Nallagonda killa meeda gulabi jenda, the TRS (now BRS) election campaign song in 2018 was prophetic. It won the 11 Assembly segments in the composite district, including two bypolls in Nagarjunasagar and Huzurnagar, and Nakrekal (SC), whose Congress legislator decided to wear the pink kanduva just three months after the December election. However, this ‘fortress’ has been stormed now (see table).
“I wanted to contest from Nalgonda, but people from my Gajwel constituency did not want me to leave. But, if the TRS candidate is elected from here, I will adopt Nalgonda,” party supremo and Chief Minister K. Chandrasekhar Rao had said in 2018. “Building infrastructure, mutual single permit directions for cement industries and rice mills in Miryalaguda and Huzurnagar (with Andhra Pradesh), and up to ₹10 lakh in farmers’ accounts through Bangaru Telangana,” he promised.
It was in 2009 that TRS entered Nalgonda through Alair segment, and painted it pink in less than a decade. In 2020, the government said that it had ended the decades-old fluorosis, a bone-crippling disease caused by high levels of fluoride in groundwater, in Munugode segment.
Then came the famous redevelopment project of Yadagirigutta’s Sri Lakshmi Narasimha Swamy temple, the sky-rocketing realty values, Kaleshwaram water touching Yadadri-Bhuvanagiri district for irrigation, and also IT tower and medical colleges in districts.
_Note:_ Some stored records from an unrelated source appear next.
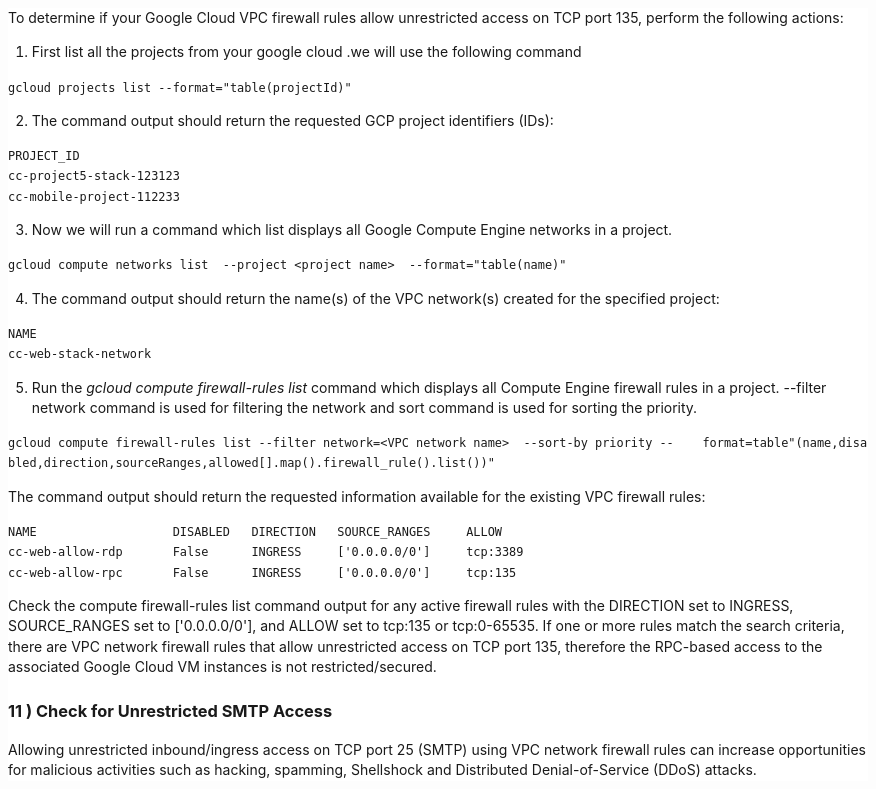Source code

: To determine if your Google Cloud VPC firewall rules allow unrestricted access on TCP port 135, perform the following actions:

1. &#x20;First list all the projects from your google cloud .we will use the following command

```
gcloud projects list --format="table(projectId)"
```

2. The command output should return the requested GCP project identifiers (IDs):

```
PROJECT_ID
cc-project5-stack-123123
cc-mobile-project-112233
```

3. Now we will run a command which list displays all Google Compute Engine networks in a project.

```
gcloud compute networks list  --project <project name>  --format="table(name)"
```

4. The command output should return the name(s) of the VPC network(s) created for the specified project:

```
NAME
cc-web-stack-network
```

5. Run the _gcloud compute firewall-rules list_ command which displays all Compute Engine firewall rules in a project. --filter network command is used for filtering the network and  sort command is used for sorting the priority.

```
gcloud compute firewall-rules list --filter network=<VPC network name>  --sort-by priority --    format=table"(name,disabled,direction,sourceRanges,allowed[].map().firewall_rule().list())"
```

The command output should return the requested information available for the existing VPC firewall rules:

```
NAME                   DISABLED   DIRECTION   SOURCE_RANGES     ALLOW
cc-web-allow-rdp       False      INGRESS     ['0.0.0.0/0']     tcp:3389
cc-web-allow-rpc       False      INGRESS     ['0.0.0.0/0']     tcp:135
```

Check the compute firewall-rules list command output for any active firewall rules  with the DIRECTION set to INGRESS, SOURCE\_RANGES set to \['0.0.0.0/0'], and ALLOW set to tcp:135 or tcp:0-65535. If one or more rules match the search criteria, there are VPC network firewall rules that allow unrestricted access on TCP port 135, therefore the RPC-based access to the associated Google Cloud VM instances is not restricted/secured.

### **11 )  Check for Unrestricted SMTP Access**

Allowing unrestricted inbound/ingress access on TCP port 25 (SMTP) using VPC network firewall rules can increase opportunities for malicious activities such as hacking, spamming, Shellshock and Distributed Denial-of-Service (DDoS) attacks.
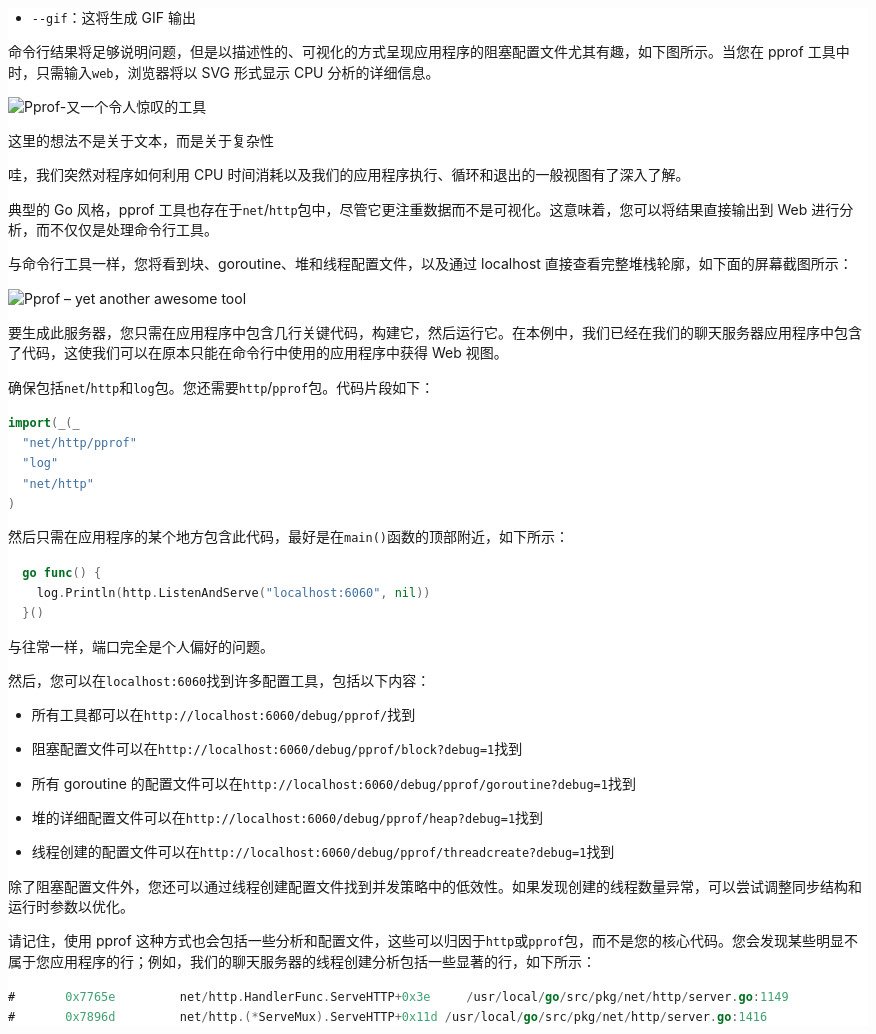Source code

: +   `--gif`：这将生成 GIF 输出

命令行结果将足够说明问题，但是以描述性的、可视化的方式呈现应用程序的阻塞配置文件尤其有趣，如下图所示。当您在 pprof 工具中时，只需输入`web`，浏览器将以 SVG 形式显示 CPU 分析的详细信息。 

![Pprof-又一个令人惊叹的工具](https://github.com/OpenDocCN/freelearn-golang-zh/raw/master/docs/ms-cncr-go/img/00025.jpeg)

这里的想法不是关于文本，而是关于复杂性

哇，我们突然对程序如何利用 CPU 时间消耗以及我们的应用程序执行、循环和退出的一般视图有了深入了解。

典型的 Go 风格，pprof 工具也存在于`net`/`http`包中，尽管它更注重数据而不是可视化。这意味着，您可以将结果直接输出到 Web 进行分析，而不仅仅是处理命令行工具。

与命令行工具一样，您将看到块、goroutine、堆和线程配置文件，以及通过 localhost 直接查看完整堆栈轮廓，如下面的屏幕截图所示：

![Pprof – yet another awesome tool](https://github.com/OpenDocCN/freelearn-golang-zh/raw/master/docs/ms-cncr-go/img/00026.jpeg)

要生成此服务器，您只需在应用程序中包含几行关键代码，构建它，然后运行它。在本例中，我们已经在我们的聊天服务器应用程序中包含了代码，这使我们可以在原本只能在命令行中使用的应用程序中获得 Web 视图。

确保包括`net`/`http`和`log`包。您还需要`http`/`pprof`包。代码片段如下：

```go
import(_(_ 
  "net/http/pprof"
  "log"
  "net/http"
)
```

然后只需在应用程序的某个地方包含此代码，最好是在`main()`函数的顶部附近，如下所示：

```go
  go func() {
    log.Println(http.ListenAndServe("localhost:6060", nil))
  }()
```

与往常一样，端口完全是个人偏好的问题。

然后，您可以在`localhost:6060`找到许多配置工具，包括以下内容：

+   所有工具都可以在`http://localhost:6060/debug/pprof/`找到

+   阻塞配置文件可以在`http://localhost:6060/debug/pprof/block?debug=1`找到

+   所有 goroutine 的配置文件可以在`http://localhost:6060/debug/pprof/goroutine?debug=1`找到

+   堆的详细配置文件可以在`http://localhost:6060/debug/pprof/heap?debug=1`找到

+   线程创建的配置文件可以在`http://localhost:6060/debug/pprof/threadcreate?debug=1`找到

除了阻塞配置文件外，您还可以通过线程创建配置文件找到并发策略中的低效性。如果发现创建的线程数量异常，可以尝试调整同步结构和运行时参数以优化。

请记住，使用 pprof 这种方式也会包括一些分析和配置文件，这些可以归因于`http`或`pprof`包，而不是您的核心代码。您会发现某些明显不属于您应用程序的行；例如，我们的聊天服务器的线程创建分析包括一些显著的行，如下所示：

```go
#       0x7765e         net/http.HandlerFunc.ServeHTTP+0x3e     /usr/local/go/src/pkg/net/http/server.go:1149
#       0x7896d         net/http.(*ServeMux).ServeHTTP+0x11d /usr/local/go/src/pkg/net/http/server.go:1416
```
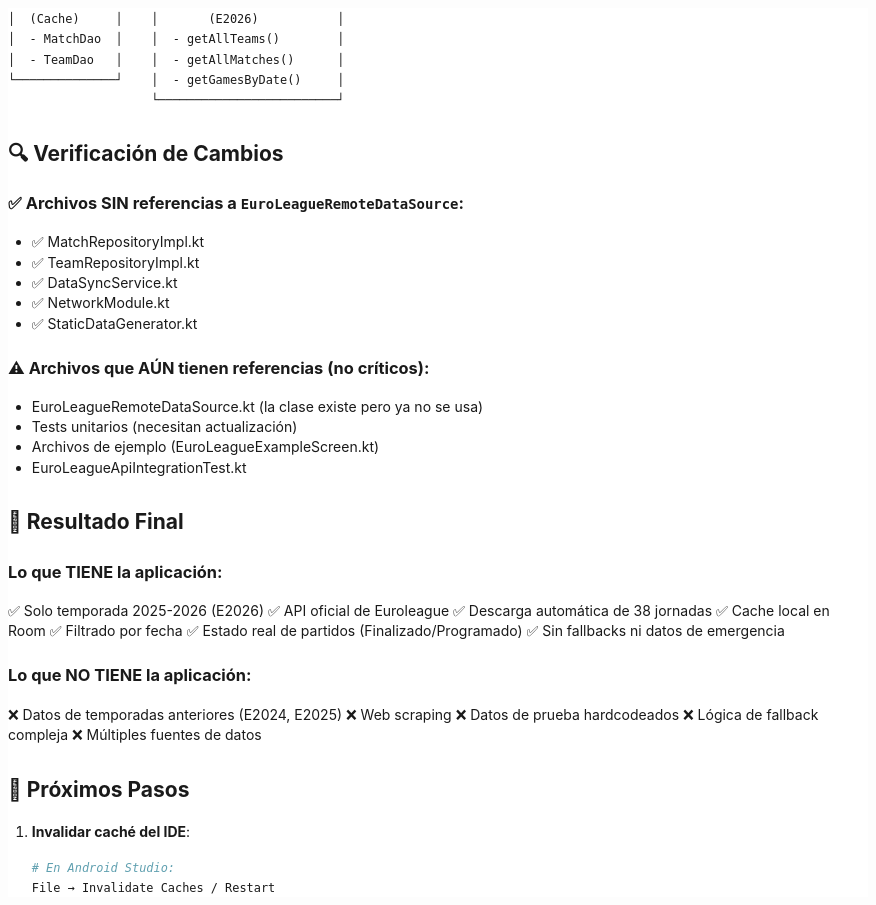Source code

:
 ```
│  (Cache)     │    │       (E2026)           │
│  - MatchDao  │    │  - getAllTeams()        │
│  - TeamDao   │    │  - getAllMatches()      │
└──────────────┘    │  - getGamesByDate()     │
                    └─────────────────────────┘
```

## 🔍 Verificación de Cambios

### ✅ Archivos SIN referencias a `EuroLeagueRemoteDataSource`:
- ✅ MatchRepositoryImpl.kt
- ✅ TeamRepositoryImpl.kt
- ✅ DataSyncService.kt
- ✅ NetworkModule.kt
- ✅ StaticDataGenerator.kt

### ⚠️ Archivos que AÚN tienen referencias (no críticos):
- EuroLeagueRemoteDataSource.kt (la clase existe pero ya no se usa)
- Tests unitarios (necesitan actualización)
- Archivos de ejemplo (EuroLeagueExampleScreen.kt)
- EuroLeagueApiIntegrationTest.kt

## 🎯 Resultado Final

### Lo que TIENE la aplicación:
✅ Solo temporada 2025-2026 (E2026)
✅ API oficial de Euroleague
✅ Descarga automática de 38 jornadas
✅ Cache local en Room
✅ Filtrado por fecha
✅ Estado real de partidos (Finalizado/Programado)
✅ Sin fallbacks ni datos de emergencia

### Lo que NO TIENE la aplicación:
❌ Datos de temporadas anteriores (E2024, E2025)
❌ Web scraping
❌ Datos de prueba hardcodeados
❌ Lógica de fallback compleja
❌ Múltiples fuentes de datos

## 🚀 Próximos Pasos

1. **Invalidar caché del IDE**:
   ```bash
   # En Android Studio:
   File → Invalidate Caches / Restart
   ```
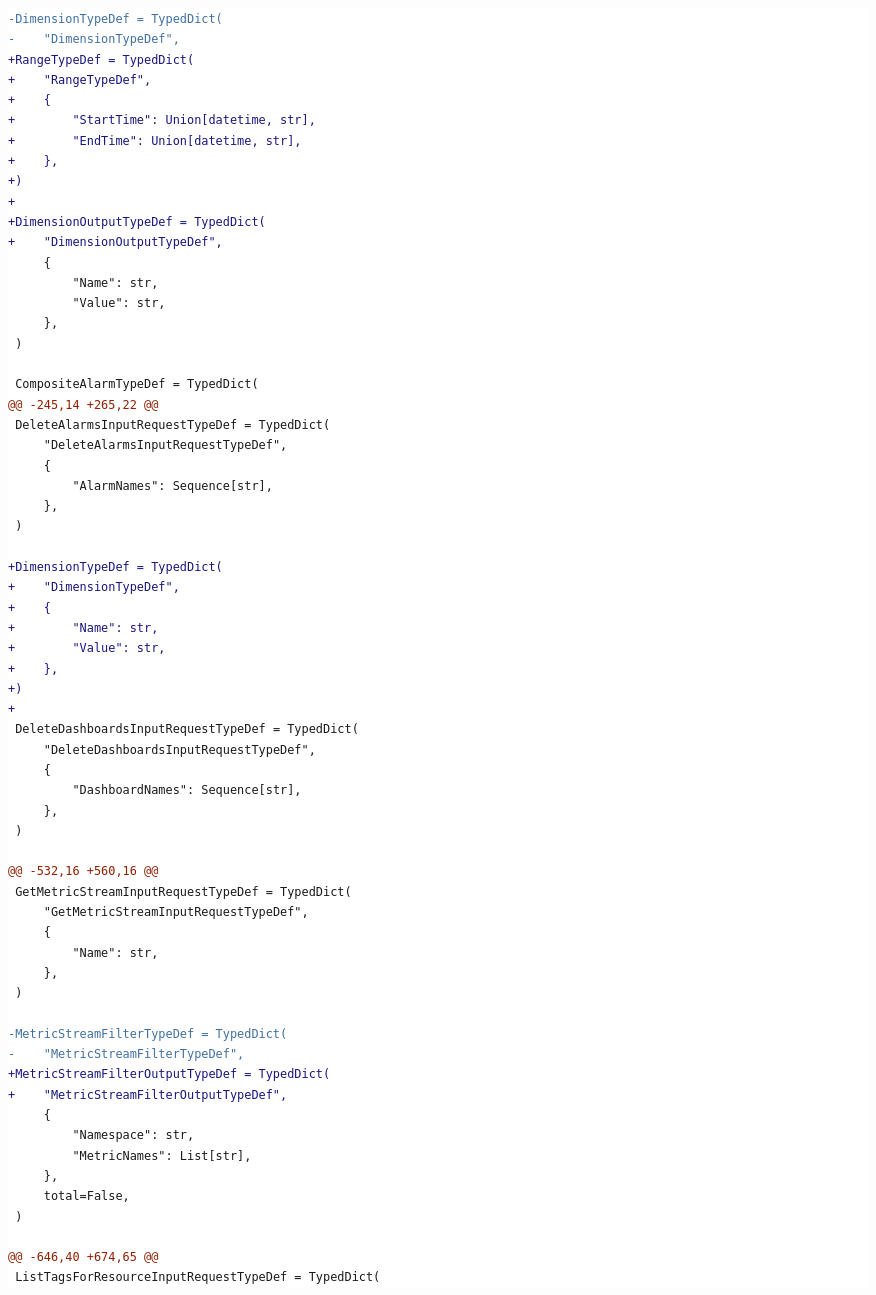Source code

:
 ```diff
-DimensionTypeDef = TypedDict(
-    "DimensionTypeDef",
+RangeTypeDef = TypedDict(
+    "RangeTypeDef",
+    {
+        "StartTime": Union[datetime, str],
+        "EndTime": Union[datetime, str],
+    },
+)
+
+DimensionOutputTypeDef = TypedDict(
+    "DimensionOutputTypeDef",
     {
         "Name": str,
         "Value": str,
     },
 )
 
 CompositeAlarmTypeDef = TypedDict(
@@ -245,14 +265,22 @@
 DeleteAlarmsInputRequestTypeDef = TypedDict(
     "DeleteAlarmsInputRequestTypeDef",
     {
         "AlarmNames": Sequence[str],
     },
 )
 
+DimensionTypeDef = TypedDict(
+    "DimensionTypeDef",
+    {
+        "Name": str,
+        "Value": str,
+    },
+)
+
 DeleteDashboardsInputRequestTypeDef = TypedDict(
     "DeleteDashboardsInputRequestTypeDef",
     {
         "DashboardNames": Sequence[str],
     },
 )
 
@@ -532,16 +560,16 @@
 GetMetricStreamInputRequestTypeDef = TypedDict(
     "GetMetricStreamInputRequestTypeDef",
     {
         "Name": str,
     },
 )
 
-MetricStreamFilterTypeDef = TypedDict(
-    "MetricStreamFilterTypeDef",
+MetricStreamFilterOutputTypeDef = TypedDict(
+    "MetricStreamFilterOutputTypeDef",
     {
         "Namespace": str,
         "MetricNames": List[str],
     },
     total=False,
 )
 
@@ -646,40 +674,65 @@
 ListTagsForResourceInputRequestTypeDef = TypedDict(
```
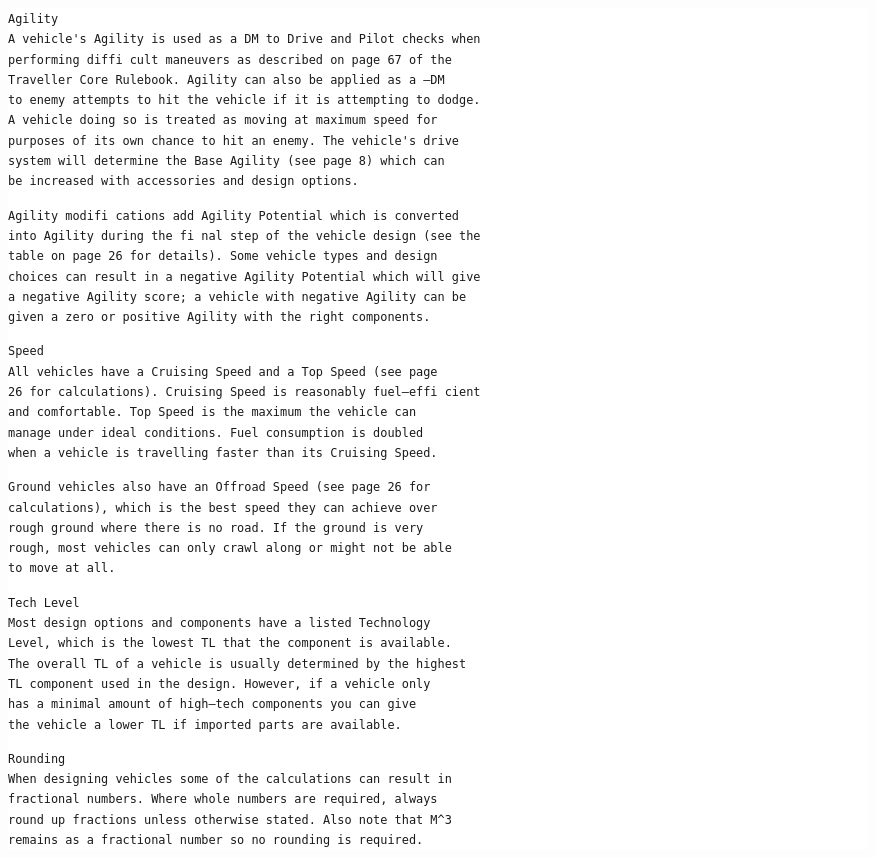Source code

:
 ```
Agility
A vehicle's Agility is used as a DM to Drive and Pilot checks when
performing diffi cult maneuvers as described on page 67 of the
Traveller Core Rulebook. Agility can also be applied as a –DM
to enemy attempts to hit the vehicle if it is attempting to dodge.
A vehicle doing so is treated as moving at maximum speed for
purposes of its own chance to hit an enemy. The vehicle's drive
system will determine the Base Agility (see page 8) which can
be increased with accessories and design options.
```

```
Agility modifi cations add Agility Potential which is converted
into Agility during the fi nal step of the vehicle design (see the
table on page 26 for details). Some vehicle types and design
choices can result in a negative Agility Potential which will give
a negative Agility score; a vehicle with negative Agility can be
given a zero or positive Agility with the right components.
```

```
Speed
All vehicles have a Cruising Speed and a Top Speed (see page
26 for calculations). Cruising Speed is reasonably fuel–effi cient
and comfortable. Top Speed is the maximum the vehicle can
manage under ideal conditions. Fuel consumption is doubled
when a vehicle is travelling faster than its Cruising Speed.
```

```
Ground vehicles also have an Offroad Speed (see page 26 for
calculations), which is the best speed they can achieve over
rough ground where there is no road. If the ground is very
rough, most vehicles can only crawl along or might not be able
to move at all.
```

```
Tech Level
Most design options and components have a listed Technology
Level, which is the lowest TL that the component is available.
The overall TL of a vehicle is usually determined by the highest
TL component used in the design. However, if a vehicle only
has a minimal amount of high–tech components you can give
the vehicle a lower TL if imported parts are available.
```

```
Rounding
When designing vehicles some of the calculations can result in
fractional numbers. Where whole numbers are required, always
round up fractions unless otherwise stated. Also note that M^3
remains as a fractional number so no rounding is required.
```
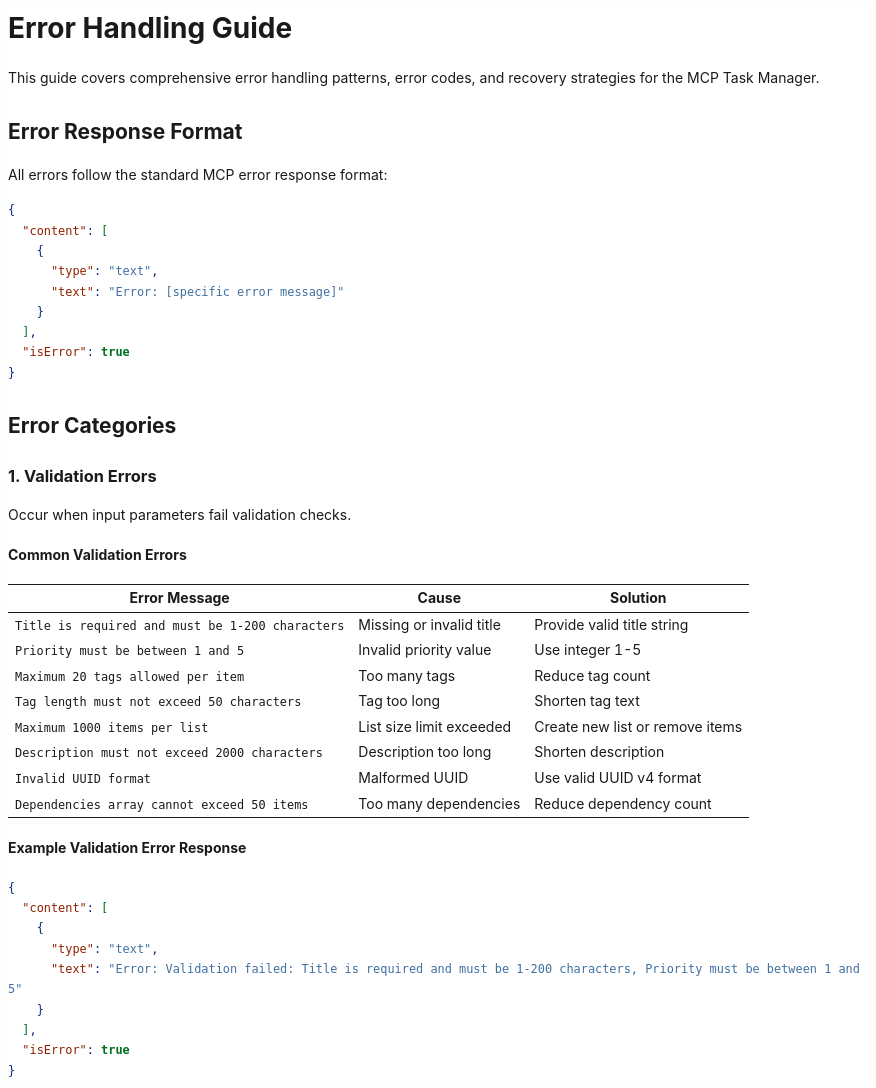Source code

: # Error Handling Guide

This guide covers comprehensive error handling patterns, error codes, and recovery strategies for the MCP Task Manager.

## Error Response Format

All errors follow the standard MCP error response format:

```json
{
  "content": [
    {
      "type": "text",
      "text": "Error: [specific error message]"
    }
  ],
  "isError": true
}
```

## Error Categories

### 1. Validation Errors

Occur when input parameters fail validation checks.

#### Common Validation Errors

| Error Message | Cause | Solution |
|---------------|-------|----------|
| `Title is required and must be 1-200 characters` | Missing or invalid title | Provide valid title string |
| `Priority must be between 1 and 5` | Invalid priority value | Use integer 1-5 |
| `Maximum 20 tags allowed per item` | Too many tags | Reduce tag count |
| `Tag length must not exceed 50 characters` | Tag too long | Shorten tag text |
| `Maximum 1000 items per list` | List size limit exceeded | Create new list or remove items |
| `Description must not exceed 2000 characters` | Description too long | Shorten description |
| `Invalid UUID format` | Malformed UUID | Use valid UUID v4 format |
| `Dependencies array cannot exceed 50 items` | Too many dependencies | Reduce dependency count |

#### Example Validation Error Response

```json
{
  "content": [
    {
      "type": "text",
      "text": "Error: Validation failed: Title is required and must be 1-200 characters, Priority must be between 1 and 5"
    }
  ],
  "isError": true
}
```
While the ruling MLAs rode high on promises, participated in inaugural events and took part at the maha dharna against the Centre’s ‘anti-farmer legislations’ on highways, the Congress spent its energies on bypolls, Lok Sabha polls and daily politics.
Two years later, Nalgonda town looks adopted – the ‘welcome Nalgonda sign’ thematic entrance, wall paintings, arterial road to the town broadened, lit up and landscaped – on the lines of Siddipet and Gajwel. But unlike the prominent, aesthetic and selfie-worth showpieces, a strong sentiment against the sitting MLAs remained invisible till the day of polling, estimates of which were captured by popular pollsters.
According to Alair sitting legislator and Government Whip G. Sunitha, who lost by 49,636 votes (33,086 votes being her victory margin in 2018) to Congress candidate Ilaiah Beerla, “I feel that people must have thought BRS was given two chances and let’s try with Congress once. I don’t think it is out of an anti-BRS feeling. But I am certain that people will realise what KCR is and what Congress is in one and a half years.”
Congress stalwarts during undivided Andhra Pradesh, hailing from Nalgonda, are back with big numbers now. Legislator couple Huzurnagar’s N. Uttam Kumar Reddy (44,888 margin over BRS candidate Saidi Reddy) and Kodad’s N. Padmavathi Reddy (58,172 vote margin is nearly 77 times her 2018 margin of 756 votes over the same rival contestant).
Emphatic 55,000-mark margins were also recorded by Nalgonda segment’s former Minister Komatireddy Venkat Reddy and Kundur Jayaveer, son of seven-time legislator and heavyweight K. Jana Reddy.
The lowest victory margin of 26,201 votes was for Kumbam Anil Kumar Reddy, who re-joined Congress at the eleventh hour and secured a nomination.
Energy Minister and sitting MLA from Suryapet G. Jagadish Reddy, the only BRS victor, won a close contest with Congress’ Ramreddy Damodar Reddy by 4,606 votes. It is a 11/12 situation again. The Congress has reclaimed the Nalgonda fort.